-------- Information supplied --------
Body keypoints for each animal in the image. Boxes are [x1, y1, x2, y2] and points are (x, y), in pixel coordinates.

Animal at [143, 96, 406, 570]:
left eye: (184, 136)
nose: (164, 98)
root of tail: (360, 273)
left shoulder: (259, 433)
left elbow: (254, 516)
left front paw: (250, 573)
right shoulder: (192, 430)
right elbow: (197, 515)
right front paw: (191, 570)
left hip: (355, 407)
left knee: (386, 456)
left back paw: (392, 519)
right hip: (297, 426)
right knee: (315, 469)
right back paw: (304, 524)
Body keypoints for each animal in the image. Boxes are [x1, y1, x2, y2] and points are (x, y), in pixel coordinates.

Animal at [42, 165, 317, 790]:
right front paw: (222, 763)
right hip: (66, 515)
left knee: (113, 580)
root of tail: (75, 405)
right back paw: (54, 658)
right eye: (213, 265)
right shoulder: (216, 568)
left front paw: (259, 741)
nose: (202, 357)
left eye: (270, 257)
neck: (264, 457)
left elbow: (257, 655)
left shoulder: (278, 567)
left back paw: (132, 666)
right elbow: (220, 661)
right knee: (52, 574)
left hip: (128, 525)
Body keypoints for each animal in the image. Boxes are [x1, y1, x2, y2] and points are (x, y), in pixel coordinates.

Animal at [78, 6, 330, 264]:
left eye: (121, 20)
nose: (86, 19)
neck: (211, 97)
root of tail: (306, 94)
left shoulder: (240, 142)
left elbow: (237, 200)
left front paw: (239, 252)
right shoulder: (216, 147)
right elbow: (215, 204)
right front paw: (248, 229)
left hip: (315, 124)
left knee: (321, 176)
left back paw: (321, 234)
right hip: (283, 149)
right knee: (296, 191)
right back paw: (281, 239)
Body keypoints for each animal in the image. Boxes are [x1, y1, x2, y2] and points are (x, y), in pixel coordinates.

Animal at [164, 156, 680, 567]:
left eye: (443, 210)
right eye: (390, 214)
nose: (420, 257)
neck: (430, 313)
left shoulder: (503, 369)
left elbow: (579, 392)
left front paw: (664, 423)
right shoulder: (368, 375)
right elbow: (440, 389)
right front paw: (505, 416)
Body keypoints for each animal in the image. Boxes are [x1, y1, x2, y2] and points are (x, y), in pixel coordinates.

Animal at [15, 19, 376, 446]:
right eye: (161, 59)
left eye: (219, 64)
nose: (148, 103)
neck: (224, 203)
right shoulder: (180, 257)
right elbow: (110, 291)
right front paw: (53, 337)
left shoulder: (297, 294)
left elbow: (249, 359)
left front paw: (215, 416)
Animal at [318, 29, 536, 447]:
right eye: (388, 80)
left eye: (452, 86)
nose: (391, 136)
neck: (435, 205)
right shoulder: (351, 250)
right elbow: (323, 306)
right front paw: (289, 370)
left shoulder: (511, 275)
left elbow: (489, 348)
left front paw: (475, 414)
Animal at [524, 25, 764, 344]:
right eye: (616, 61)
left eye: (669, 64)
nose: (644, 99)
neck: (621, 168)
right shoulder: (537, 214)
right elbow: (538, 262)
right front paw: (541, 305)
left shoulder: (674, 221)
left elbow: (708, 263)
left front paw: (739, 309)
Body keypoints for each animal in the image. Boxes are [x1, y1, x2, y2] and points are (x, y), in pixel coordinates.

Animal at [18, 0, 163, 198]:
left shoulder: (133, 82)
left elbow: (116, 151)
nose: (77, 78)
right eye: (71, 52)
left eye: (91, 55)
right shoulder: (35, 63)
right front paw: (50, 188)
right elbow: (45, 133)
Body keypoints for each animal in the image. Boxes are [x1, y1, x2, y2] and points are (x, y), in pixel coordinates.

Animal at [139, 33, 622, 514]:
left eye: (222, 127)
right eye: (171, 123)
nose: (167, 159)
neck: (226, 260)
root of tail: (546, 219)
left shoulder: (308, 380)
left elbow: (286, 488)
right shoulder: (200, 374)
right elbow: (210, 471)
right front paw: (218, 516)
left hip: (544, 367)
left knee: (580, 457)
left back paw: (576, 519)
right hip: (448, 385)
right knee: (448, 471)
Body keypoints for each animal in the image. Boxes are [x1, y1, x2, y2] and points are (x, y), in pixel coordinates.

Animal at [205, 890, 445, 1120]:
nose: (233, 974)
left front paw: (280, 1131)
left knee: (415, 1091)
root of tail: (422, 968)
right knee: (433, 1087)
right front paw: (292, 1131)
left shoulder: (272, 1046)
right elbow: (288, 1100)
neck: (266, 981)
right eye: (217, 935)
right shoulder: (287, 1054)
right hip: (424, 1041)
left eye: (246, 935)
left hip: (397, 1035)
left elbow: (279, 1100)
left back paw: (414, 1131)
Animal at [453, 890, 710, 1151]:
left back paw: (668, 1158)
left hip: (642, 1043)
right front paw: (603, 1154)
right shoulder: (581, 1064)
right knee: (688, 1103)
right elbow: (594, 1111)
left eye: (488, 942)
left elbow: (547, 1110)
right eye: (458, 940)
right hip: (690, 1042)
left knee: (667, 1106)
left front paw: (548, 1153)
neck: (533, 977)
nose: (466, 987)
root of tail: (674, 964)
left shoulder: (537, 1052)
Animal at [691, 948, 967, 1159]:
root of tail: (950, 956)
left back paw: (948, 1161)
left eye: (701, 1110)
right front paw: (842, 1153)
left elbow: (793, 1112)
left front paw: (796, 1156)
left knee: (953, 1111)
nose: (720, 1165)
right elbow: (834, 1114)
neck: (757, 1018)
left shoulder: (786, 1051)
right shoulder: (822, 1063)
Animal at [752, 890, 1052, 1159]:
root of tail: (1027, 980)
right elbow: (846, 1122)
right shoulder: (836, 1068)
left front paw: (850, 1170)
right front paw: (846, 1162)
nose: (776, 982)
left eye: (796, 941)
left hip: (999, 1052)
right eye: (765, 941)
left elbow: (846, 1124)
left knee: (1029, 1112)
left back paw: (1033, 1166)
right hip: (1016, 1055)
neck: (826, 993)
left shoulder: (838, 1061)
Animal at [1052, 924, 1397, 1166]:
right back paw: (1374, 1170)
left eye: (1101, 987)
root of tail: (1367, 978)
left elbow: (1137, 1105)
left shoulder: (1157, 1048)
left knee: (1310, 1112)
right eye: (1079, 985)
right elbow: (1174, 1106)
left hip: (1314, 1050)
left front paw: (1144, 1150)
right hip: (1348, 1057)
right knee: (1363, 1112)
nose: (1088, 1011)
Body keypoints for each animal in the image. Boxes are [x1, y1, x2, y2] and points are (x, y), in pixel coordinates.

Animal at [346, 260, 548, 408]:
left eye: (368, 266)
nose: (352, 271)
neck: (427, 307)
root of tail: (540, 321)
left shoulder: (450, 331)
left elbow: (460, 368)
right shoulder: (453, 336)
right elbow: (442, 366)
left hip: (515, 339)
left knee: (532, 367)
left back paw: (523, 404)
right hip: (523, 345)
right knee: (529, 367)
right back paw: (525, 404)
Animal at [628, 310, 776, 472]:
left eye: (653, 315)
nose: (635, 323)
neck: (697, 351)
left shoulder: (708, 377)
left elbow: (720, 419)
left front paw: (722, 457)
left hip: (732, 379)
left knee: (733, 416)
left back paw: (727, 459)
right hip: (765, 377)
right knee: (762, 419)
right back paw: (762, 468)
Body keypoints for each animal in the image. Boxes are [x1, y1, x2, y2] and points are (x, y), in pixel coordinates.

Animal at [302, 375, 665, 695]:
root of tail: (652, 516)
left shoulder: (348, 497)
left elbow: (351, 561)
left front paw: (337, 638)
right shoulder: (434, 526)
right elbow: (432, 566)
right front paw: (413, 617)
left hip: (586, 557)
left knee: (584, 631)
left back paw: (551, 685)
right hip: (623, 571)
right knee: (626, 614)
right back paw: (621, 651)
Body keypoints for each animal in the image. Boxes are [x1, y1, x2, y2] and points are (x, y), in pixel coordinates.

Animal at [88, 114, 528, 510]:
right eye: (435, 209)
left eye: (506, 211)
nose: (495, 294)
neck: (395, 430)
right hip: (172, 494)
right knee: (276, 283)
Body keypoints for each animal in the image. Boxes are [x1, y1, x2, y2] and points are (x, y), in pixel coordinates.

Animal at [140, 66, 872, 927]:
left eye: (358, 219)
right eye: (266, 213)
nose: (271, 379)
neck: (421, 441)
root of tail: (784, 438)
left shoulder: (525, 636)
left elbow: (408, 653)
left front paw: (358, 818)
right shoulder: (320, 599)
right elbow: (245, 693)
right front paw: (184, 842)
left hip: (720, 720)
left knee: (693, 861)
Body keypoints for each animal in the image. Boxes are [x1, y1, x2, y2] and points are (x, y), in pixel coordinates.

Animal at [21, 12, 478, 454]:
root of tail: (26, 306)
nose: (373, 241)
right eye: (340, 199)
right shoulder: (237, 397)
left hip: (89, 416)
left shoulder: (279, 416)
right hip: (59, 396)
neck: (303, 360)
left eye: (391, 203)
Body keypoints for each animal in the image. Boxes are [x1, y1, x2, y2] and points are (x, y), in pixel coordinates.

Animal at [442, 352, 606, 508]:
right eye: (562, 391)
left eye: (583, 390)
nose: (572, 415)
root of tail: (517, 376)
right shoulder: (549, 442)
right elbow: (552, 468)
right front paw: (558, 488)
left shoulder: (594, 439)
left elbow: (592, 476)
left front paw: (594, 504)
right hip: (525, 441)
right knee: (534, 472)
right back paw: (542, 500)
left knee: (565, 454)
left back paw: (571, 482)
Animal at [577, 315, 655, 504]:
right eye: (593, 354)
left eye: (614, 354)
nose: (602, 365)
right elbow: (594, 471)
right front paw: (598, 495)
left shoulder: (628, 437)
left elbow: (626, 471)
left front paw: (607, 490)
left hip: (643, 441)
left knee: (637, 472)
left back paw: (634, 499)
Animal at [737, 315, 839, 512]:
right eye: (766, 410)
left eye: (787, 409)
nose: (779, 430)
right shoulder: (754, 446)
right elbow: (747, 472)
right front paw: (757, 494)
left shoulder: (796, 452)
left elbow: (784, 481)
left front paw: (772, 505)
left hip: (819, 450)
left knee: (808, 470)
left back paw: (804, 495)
--------
# What you are asked to do
Using the entries shown above, reproduce verbatim the lines from the line bearing "neck: (430, 313)" to the line bearing "nose: (148, 103)", inclusive.

# Finished task
neck: (430, 313)
left shoulder: (503, 369)
left elbow: (579, 392)
left front paw: (664, 423)
right shoulder: (368, 375)
right elbow: (440, 389)
right front paw: (505, 416)
Body keypoints for each animal in the image. Boxes are [x1, y1, x2, y2] and points are (x, y), in pixel coordinates.

Animal at [15, 19, 376, 446]:
right eye: (161, 59)
left eye: (219, 64)
nose: (148, 103)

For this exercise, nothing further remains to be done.